EXERCISE PROMPT >>
Output each line from the one that contains "(415, 439) = (419, 441): yellow" to the final line of the data below, exactly, and include nothing else.

Stored data:
-------
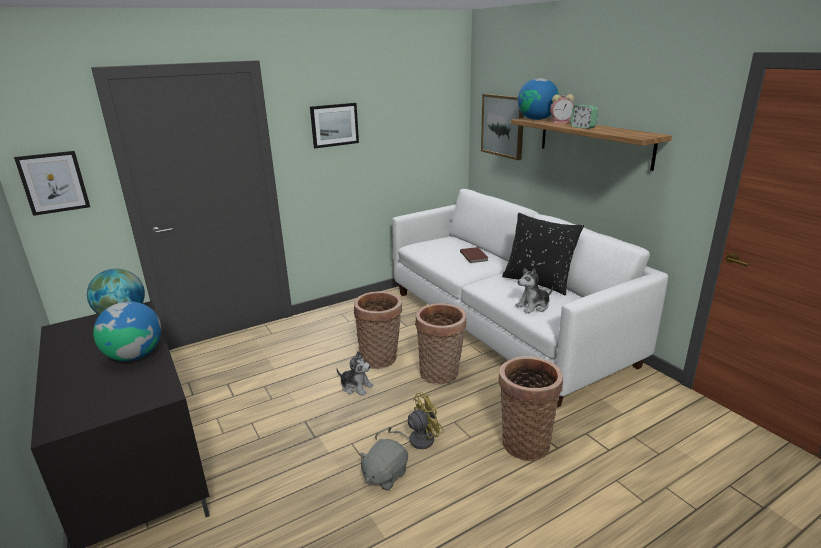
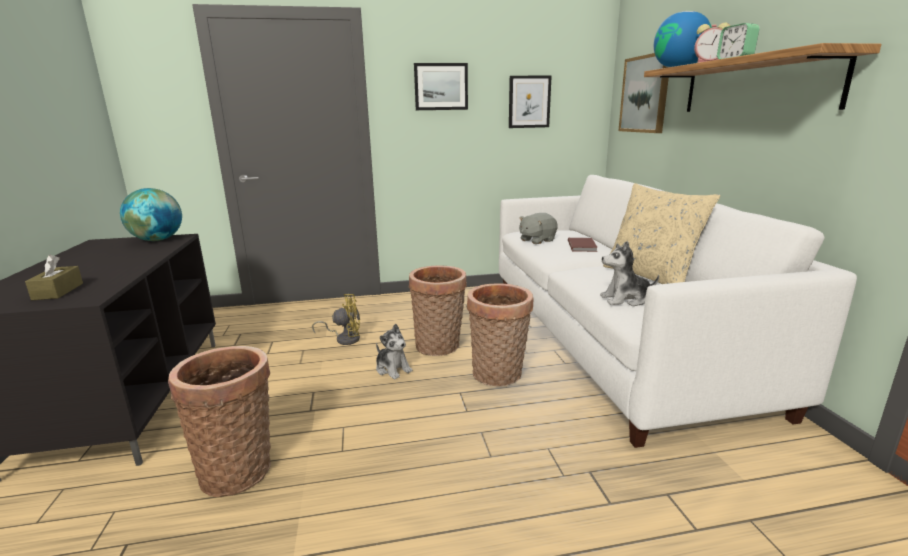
camera: 20 degrees right, 5 degrees down
(53, 182) = (152, 116): picture -> picture (529, 102)
(122, 392) = (58, 291): none -> brown tissue box
(135, 355) = (117, 267): globe -> none
(384, 475) = (352, 474): grey plush toy -> grey plush toy (536, 240)
(415, 439) = (419, 441): yellow fan -> yellow fan (345, 338)
(525, 441) = (564, 481): basket -> basket (239, 468)
(538, 282) = (650, 277): black pillow -> beige pillow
-------
ANSWER >>
(415, 439) = (419, 441): yellow fan -> yellow fan (345, 338)
(525, 441) = (564, 481): basket -> basket (239, 468)
(538, 282) = (650, 277): black pillow -> beige pillow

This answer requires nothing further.